[Start of Attachment]

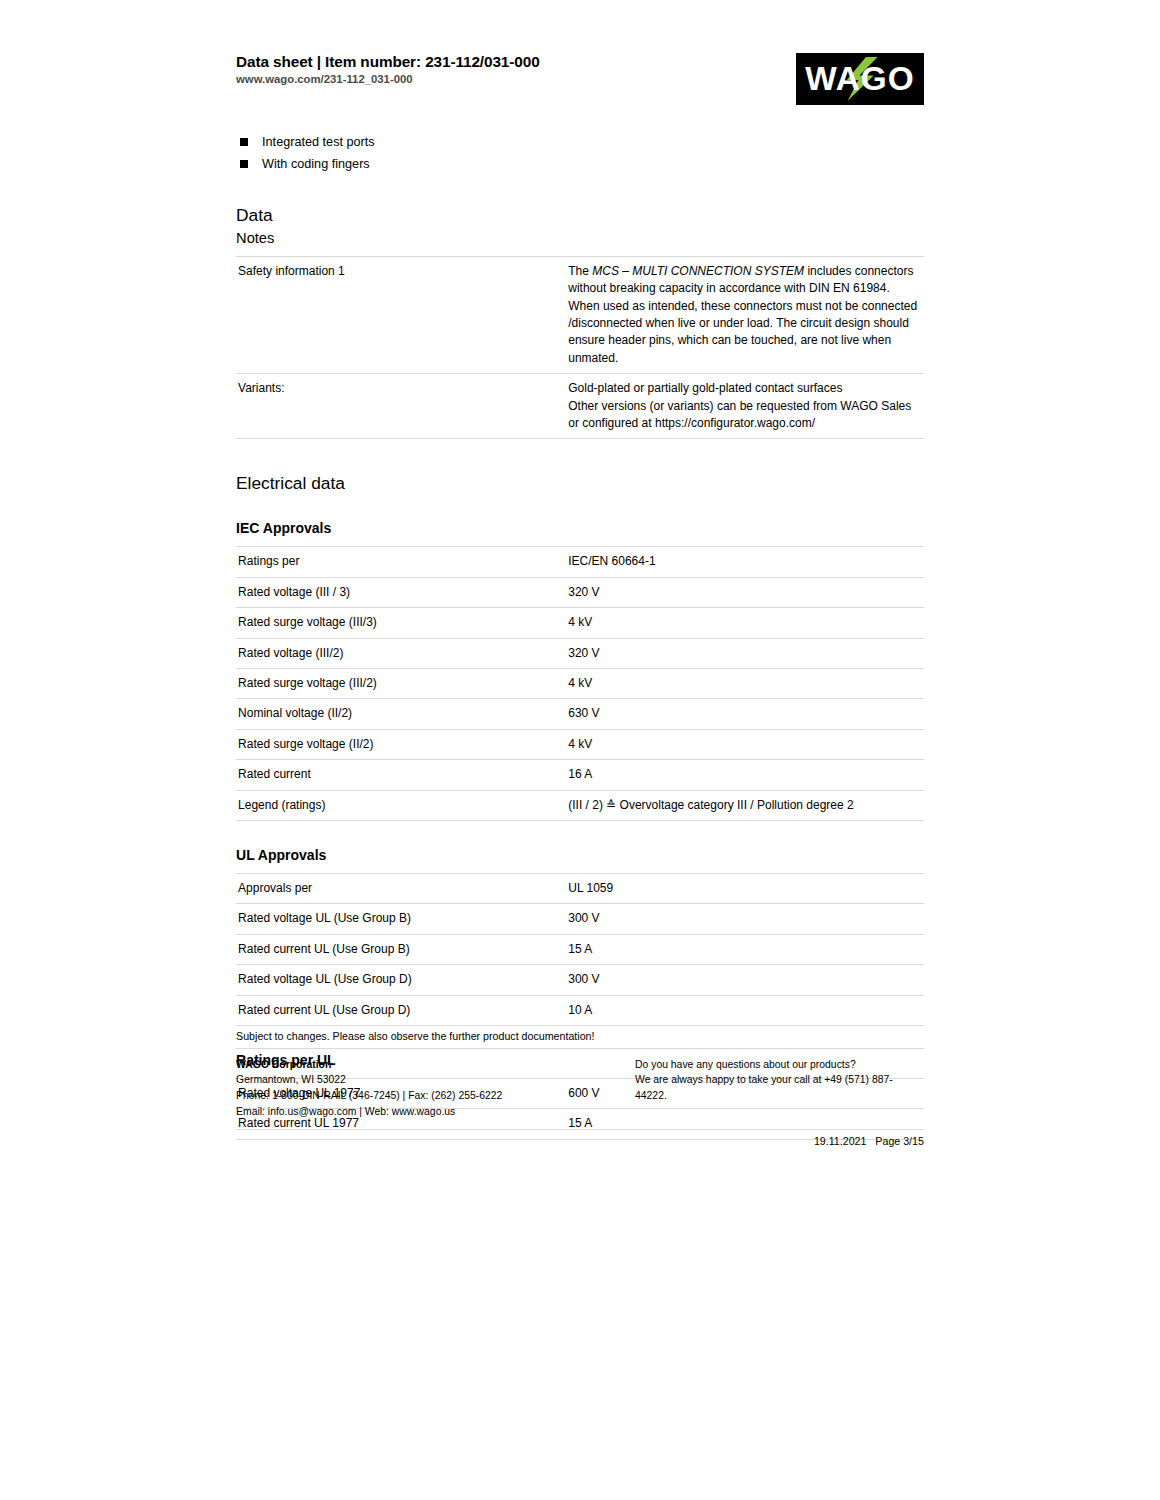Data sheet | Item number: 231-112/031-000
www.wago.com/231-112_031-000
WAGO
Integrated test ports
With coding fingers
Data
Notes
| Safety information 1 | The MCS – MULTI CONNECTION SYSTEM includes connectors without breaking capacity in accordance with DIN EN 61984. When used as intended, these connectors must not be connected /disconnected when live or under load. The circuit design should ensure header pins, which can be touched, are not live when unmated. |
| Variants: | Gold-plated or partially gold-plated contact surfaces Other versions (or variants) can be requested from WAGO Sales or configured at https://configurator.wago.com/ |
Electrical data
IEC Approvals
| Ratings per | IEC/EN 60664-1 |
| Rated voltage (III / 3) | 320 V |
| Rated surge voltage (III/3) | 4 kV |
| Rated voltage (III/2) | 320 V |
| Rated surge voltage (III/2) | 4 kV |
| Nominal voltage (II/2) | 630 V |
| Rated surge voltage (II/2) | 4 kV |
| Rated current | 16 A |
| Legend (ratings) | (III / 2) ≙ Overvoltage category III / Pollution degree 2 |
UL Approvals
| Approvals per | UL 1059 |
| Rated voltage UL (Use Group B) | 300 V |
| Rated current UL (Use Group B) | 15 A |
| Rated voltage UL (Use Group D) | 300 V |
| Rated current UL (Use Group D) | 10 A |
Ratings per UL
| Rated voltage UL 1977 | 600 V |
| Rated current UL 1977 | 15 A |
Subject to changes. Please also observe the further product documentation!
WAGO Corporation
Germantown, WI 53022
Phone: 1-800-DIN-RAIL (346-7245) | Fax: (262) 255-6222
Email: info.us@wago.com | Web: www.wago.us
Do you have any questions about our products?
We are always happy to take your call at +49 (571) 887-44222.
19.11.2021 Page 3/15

[End of Attachment]
[Start of Attachment]

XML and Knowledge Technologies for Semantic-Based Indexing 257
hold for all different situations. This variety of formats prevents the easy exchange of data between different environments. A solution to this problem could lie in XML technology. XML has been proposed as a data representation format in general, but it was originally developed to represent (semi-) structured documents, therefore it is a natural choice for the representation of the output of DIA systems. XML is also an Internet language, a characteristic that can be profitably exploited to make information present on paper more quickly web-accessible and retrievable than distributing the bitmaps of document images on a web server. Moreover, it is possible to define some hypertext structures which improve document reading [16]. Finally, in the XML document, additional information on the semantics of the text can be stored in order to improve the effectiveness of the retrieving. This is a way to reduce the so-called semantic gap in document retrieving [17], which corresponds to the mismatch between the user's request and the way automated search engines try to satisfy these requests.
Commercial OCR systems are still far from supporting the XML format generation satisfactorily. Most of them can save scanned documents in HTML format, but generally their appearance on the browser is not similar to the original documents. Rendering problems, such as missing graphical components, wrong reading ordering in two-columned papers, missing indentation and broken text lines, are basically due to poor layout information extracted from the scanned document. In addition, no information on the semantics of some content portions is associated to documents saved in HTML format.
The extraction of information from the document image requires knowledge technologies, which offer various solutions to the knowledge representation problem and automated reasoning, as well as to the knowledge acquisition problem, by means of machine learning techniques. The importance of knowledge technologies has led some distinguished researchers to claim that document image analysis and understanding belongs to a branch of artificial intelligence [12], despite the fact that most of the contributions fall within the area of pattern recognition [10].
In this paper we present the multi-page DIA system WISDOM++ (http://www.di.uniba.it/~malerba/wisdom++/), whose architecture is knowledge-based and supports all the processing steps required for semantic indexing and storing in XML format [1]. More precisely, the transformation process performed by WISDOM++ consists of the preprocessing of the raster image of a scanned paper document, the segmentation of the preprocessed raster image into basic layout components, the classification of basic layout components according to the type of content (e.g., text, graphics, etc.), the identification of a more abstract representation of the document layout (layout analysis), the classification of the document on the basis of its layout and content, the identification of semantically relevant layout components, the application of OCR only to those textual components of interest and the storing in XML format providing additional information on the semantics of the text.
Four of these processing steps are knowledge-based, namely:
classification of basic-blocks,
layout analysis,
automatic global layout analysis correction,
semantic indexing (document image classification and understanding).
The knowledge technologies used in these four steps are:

[End of Attachment]

Task directions >> In the records above, the line with "Email: info.us@wago.com | Web: www.wago.us" marks the start and the line with "19.11.2021 Page 3/15" marks the end; copy that stretch exactly, both lines included, and nothing else.

Completed exercise >>
Email: info.us@wago.com | Web: www.wago.us
Do you have any questions about our products?
We are always happy to take your call at +49 (571) 887-44222.
19.11.2021 Page 3/15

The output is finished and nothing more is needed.